EXERCISE: Copy every line from the records below that carries the word "elastan".

──────

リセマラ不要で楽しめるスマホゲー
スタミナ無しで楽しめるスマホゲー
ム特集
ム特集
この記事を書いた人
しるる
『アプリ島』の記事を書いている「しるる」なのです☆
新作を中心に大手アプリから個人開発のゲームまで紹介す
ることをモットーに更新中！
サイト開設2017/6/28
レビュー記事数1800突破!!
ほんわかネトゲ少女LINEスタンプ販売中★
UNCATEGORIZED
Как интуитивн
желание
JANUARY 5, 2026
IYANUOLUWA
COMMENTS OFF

──────

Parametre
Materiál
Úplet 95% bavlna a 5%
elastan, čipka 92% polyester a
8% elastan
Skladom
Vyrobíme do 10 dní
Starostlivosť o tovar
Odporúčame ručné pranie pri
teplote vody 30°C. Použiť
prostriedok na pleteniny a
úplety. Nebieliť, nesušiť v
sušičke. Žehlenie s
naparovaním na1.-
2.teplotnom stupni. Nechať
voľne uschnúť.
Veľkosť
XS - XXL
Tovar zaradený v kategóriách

──────

COMPLETED EXERCISE:
elastan, čipka 92% polyester a
8% elastan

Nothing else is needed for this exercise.